Звезда по имени Алголь (сборник) - страница 10



– Сегодня мы будем учиться рисовать лист клёна, – объявила она на первом своем уроке. И показала всему классу приколотый к бумаге, словно распятый, желто-бордовый кленовый лист.

Мы с Барчиком, как всегда, рьяно взялись за дело. Я изобразил лист лежащим на шляпке гриба, оставляющим на ее краях замысловатую тень, с каплей росы в серёдке. Потом добавил паутинную нить и несколько хвоинок. Мой друг, я видел, рисовал лист, летящий в голубом воздухе, чуть свернувшийся, так что сразу чувствовалось, какой он сухой и легкий.

Учительница прошлась между рядами и собрала все рисунки в стопку. И унесла… Без всякого обсуждения. Но еще больше все изумились, когда на следующем уроке она раздала работы и обнаружилось, что у Сережки стоит «четыре», а у меня – «четыре с минусом»..

– Мы учимся изображать лист. Форму листа. А у вас какие-то фантазии, – сердито ответила Елена Ивановна на вопрос, за что снижены оценки.

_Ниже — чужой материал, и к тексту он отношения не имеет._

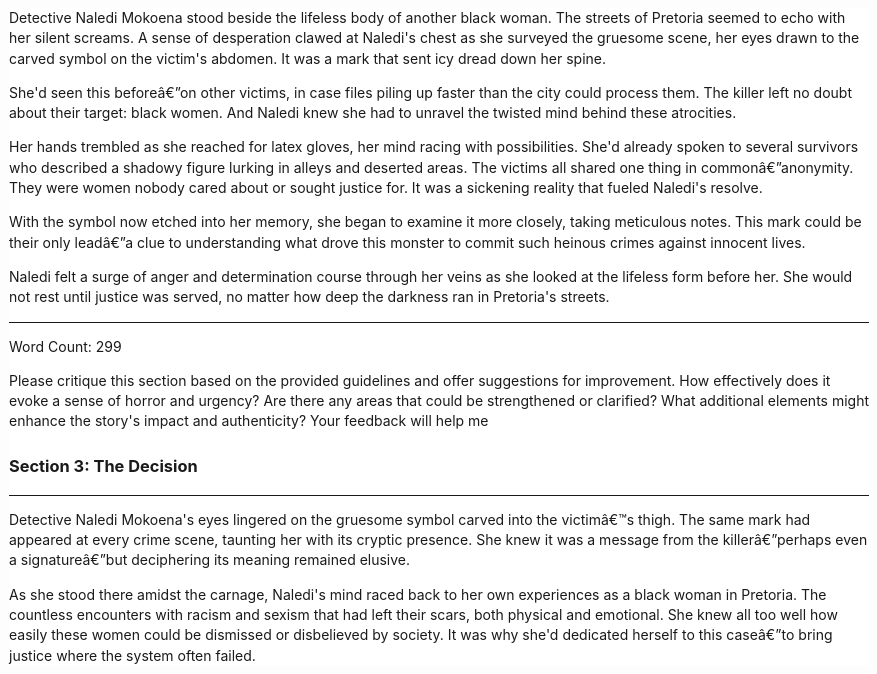 

Detective Naledi Mokoena stood beside the lifeless body of another black woman. The streets of Pretoria seemed to echo with her silent screams. A sense of desperation clawed at Naledi's chest as she surveyed the gruesome scene, her eyes drawn to the carved symbol on the victim's abdomen. It was a mark that sent icy dread down her spine.



She'd seen this beforeâ€”on other victims, in case files piling up faster than the city could process them. The killer left no doubt about their target: black women. And Naledi knew she had to unravel the twisted mind behind these atrocities.



Her hands trembled as she reached for latex gloves, her mind racing with possibilities. She'd already spoken to several survivors who described a shadowy figure lurking in alleys and deserted areas. The victims all shared one thing in commonâ€”anonymity. They were women nobody cared about or sought justice for. It was a sickening reality that fueled Naledi's resolve.



With the symbol now etched into her memory, she began to examine it more closely, taking meticulous notes. This mark could be their only leadâ€”a clue to understanding what drove this monster to commit such heinous crimes against innocent lives.



Naledi felt a surge of anger and determination course through her veins as she looked at the lifeless form before her. She would not rest until justice was served, no matter how deep the darkness ran in Pretoria's streets.



---



Word Count: 299



Please critique this section based on the provided guidelines and offer suggestions for improvement. How effectively does it evoke a sense of horror and urgency? Are there any areas that could be strengthened or clarified? What additional elements might enhance the story's impact and authenticity? Your feedback will help me

### Section 3: The Decision

---



Detective Naledi Mokoena's eyes lingered on the gruesome symbol carved into the victimâ€™s thigh. The same mark had appeared at every crime scene, taunting her with its cryptic presence. She knew it was a message from the killerâ€”perhaps even a signatureâ€”but deciphering its meaning remained elusive.



As she stood there amidst the carnage, Naledi's mind raced back to her own experiences as a black woman in Pretoria. The countless encounters with racism and sexism that had left their scars, both physical and emotional. She knew all too well how easily these women could be dismissed or disbelieved by society. It was why she'd dedicated herself to this caseâ€”to bring justice where the system often failed.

Вслед за кленовым листом пошли бесконечные узоры. На каждом уроке – узор. С бумажкой-образцом в руке Елена Ивановна выводила узор мелом на доске, а весь класс срисовывал. Узоры эти напоминали мне ковры или завитушки обоев, а один был точь-в-точь, как на этикетке маминого крема.

Я терпеть не мог узоры. Разве это живопись? И Барчик их недолюбливал. Но всё же мы старались. Сережка не жалел красок. Я делал извивы линий такими причудливыми, что им позавидовал бы среднеазиатский минарет. И что? За первый же узор мы получили по «тройке».

– Надо было рисовать, как на доске, – было сказано нам. – Всё у вас, не как у других.

Зато те, кто раньше не особо блистал на уроках рисования, стали получать «четверки» и «пятерки». Даже Колька Оседловский получил «четыре». Это было уже чересчур! Мы с Барчиком стали назло рисовать не то, что на доске, а свое, на вольную тему. Мы расписывали целые картины и неизменно получали за них «два». И как-то незаметно одноклассники перестали считать нас «художниками». Ведь большинство сами теперь имели по рисованию «пятерку» (а раньше эту отметку заработать было очень нелегко). Некоторые поговаривали, будто они всегда рисовали хорошо, но прежний учитель занижал им оценки.

– Просто вы с Барчиком были его любимчиками, – заявил нам Колька Оседловский.

К урокам рисования, которые я до этого так любил и ждал с нетерпением целую неделю, я стал относиться, как Колька. И если, к примеру, урок отменяли, я замечал, что радуюсь, как он.

Барчик же, чтобы не испортить себе оценку за год, стал срисовывать с доски. А еще он помогал Наташке раскрашивать ее узоры, так что скоро и Наташка сделалась пятерочницей по рисованию.

А я скучал и почти ничего не делал. Я и для себя перестал рисовать. И все мои прежние рисунки постепенно порастерялись. И только уже учась в десятом классе, я обнаружил, что один из них всё же сохранился, мой рисунок с грибами. Он висит у Наташки дома, над ее письменным столом.

Формула гениальности

Рассказ

Шестиклассник Семен Никáков утер рукавом вспотевший лоб. «Кажется, я на пороге великого открытия», – подумал он с нарастающим внутренним трепетом. Он даже зажмурился на несколько секунд, точно ужаснувшись самих этих слов: «великое открытие».

Немного успокоившись, он покосился на сидящую с ним за одной партой Светку Мямлину. Пишет, усмехнулся он, и не подозревает, что рядом с ней совершилось событие огромной научной важности. Трудно даже представить, какой важности! Ну, может, не такой важности, как открытия Ньютона или Пифагора… А может, и такой. И уже не в силах ждать окончания урока, Семен лихорадочно заерзал на сидении.